[Data entries]
*****

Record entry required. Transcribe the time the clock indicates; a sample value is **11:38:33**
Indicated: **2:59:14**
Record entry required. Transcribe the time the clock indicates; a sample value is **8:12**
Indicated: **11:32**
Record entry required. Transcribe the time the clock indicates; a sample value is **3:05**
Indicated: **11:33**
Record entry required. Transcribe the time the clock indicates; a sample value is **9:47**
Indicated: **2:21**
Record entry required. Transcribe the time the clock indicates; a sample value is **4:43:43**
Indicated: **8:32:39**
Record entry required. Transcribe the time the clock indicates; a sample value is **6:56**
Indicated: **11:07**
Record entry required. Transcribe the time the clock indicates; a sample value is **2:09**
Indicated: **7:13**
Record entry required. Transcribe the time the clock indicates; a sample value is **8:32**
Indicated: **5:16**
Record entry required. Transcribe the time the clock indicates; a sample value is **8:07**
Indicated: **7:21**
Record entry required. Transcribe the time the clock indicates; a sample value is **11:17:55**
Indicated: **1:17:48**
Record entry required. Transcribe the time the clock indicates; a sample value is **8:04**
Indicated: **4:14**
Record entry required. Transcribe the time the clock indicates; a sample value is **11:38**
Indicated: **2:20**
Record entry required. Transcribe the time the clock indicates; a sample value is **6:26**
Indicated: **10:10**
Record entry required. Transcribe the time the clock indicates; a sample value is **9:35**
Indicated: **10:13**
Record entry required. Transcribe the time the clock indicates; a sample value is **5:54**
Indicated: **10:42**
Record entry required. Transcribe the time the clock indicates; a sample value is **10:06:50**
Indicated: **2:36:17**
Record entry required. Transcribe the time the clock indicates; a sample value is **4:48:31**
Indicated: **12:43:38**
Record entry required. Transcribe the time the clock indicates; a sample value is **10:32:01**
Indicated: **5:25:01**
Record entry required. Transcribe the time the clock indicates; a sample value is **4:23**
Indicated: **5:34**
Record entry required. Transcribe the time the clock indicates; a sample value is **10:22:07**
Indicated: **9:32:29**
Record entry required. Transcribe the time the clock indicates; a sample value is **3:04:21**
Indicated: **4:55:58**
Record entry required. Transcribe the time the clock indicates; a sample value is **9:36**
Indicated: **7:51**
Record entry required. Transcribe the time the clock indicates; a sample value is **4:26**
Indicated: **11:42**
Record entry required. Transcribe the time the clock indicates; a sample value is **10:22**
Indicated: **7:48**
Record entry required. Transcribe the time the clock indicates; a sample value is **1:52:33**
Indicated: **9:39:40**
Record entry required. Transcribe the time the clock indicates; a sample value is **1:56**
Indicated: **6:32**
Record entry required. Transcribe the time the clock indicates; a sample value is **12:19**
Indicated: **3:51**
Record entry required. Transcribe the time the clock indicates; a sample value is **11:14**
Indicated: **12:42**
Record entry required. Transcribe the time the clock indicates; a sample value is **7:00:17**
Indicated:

*****

GIVEN PROBLEM
Please change "sample value" to "reference value" throughout all of the entries above. Write the lines out again with everything else left unchanged.

WRITTEN SOLUTION
Record entry required. Transcribe the time the clock indicates; a reference value is **11:38:33**
Indicated: **2:59:14**
Record entry required. Transcribe the time the clock indicates; a reference value is **8:12**
Indicated: **11:32**
Record entry required. Transcribe the time the clock indicates; a reference value is **3:05**
Indicated: **11:33**
Record entry required. Transcribe the time the clock indicates; a reference value is **9:47**
Indicated: **2:21**
Record entry required. Transcribe the time the clock indicates; a reference value is **4:43:43**
Indicated: **8:32:39**
Record entry required. Transcribe the time the clock indicates; a reference value is **6:56**
Indicated: **11:07**
Record entry required. Transcribe the time the clock indicates; a reference value is **2:09**
Indicated: **7:13**
Record entry required. Transcribe the time the clock indicates; a reference value is **8:32**
Indicated: **5:16**
Record entry required. Transcribe the time the clock indicates; a reference value is **8:07**
Indicated: **7:21**
Record entry required. Transcribe the time the clock indicates; a reference value is **11:17:55**
Indicated: **1:17:48**
Record entry required. Transcribe the time the clock indicates; a reference value is **8:04**
Indicated: **4:14**
Record entry required. Transcribe the time the clock indicates; a reference value is **11:38**
Indicated: **2:20**
Record entry required. Transcribe the time the clock indicates; a reference value is **6:26**
Indicated: **10:10**
Record entry required. Transcribe the time the clock indicates; a reference value is **9:35**
Indicated: **10:13**
Record entry required. Transcribe the time the clock indicates; a reference value is **5:54**
Indicated: **10:42**
Record entry required. Transcribe the time the clock indicates; a reference value is **10:06:50**
Indicated: **2:36:17**
Record entry required. Transcribe the time the clock indicates; a reference value is **4:48:31**
Indicated: **12:43:38**
Record entry required. Transcribe the time the clock indicates; a reference value is **10:32:01**
Indicated: **5:25:01**
Record entry required. Transcribe the time the clock indicates; a reference value is **4:23**
Indicated: **5:34**
Record entry required. Transcribe the time the clock indicates; a reference value is **10:22:07**
Indicated: **9:32:29**
Record entry required. Transcribe the time the clock indicates; a reference value is **3:04:21**
Indicated: **4:55:58**
Record entry required. Transcribe the time the clock indicates; a reference value is **9:36**
Indicated: **7:51**
Record entry required. Transcribe the time the clock indicates; a reference value is **4:26**
Indicated: **11:42**
Record entry required. Transcribe the time the clock indicates; a reference value is **10:22**
Indicated: **7:48**
Record entry required. Transcribe the time the clock indicates; a reference value is **1:52:33**
Indicated: **9:39:40**
Record entry required. Transcribe the time the clock indicates; a reference value is **1:56**
Indicated: **6:32**
Record entry required. Transcribe the time the clock indicates; a reference value is **12:19**
Indicated: **3:51**
Record entry required. Transcribe the time the clock indicates; a reference value is **11:14**
Indicated: **12:42**
Record entry required. Transcribe the time the clock indicates; a reference value is **7:00:17**
Indicated:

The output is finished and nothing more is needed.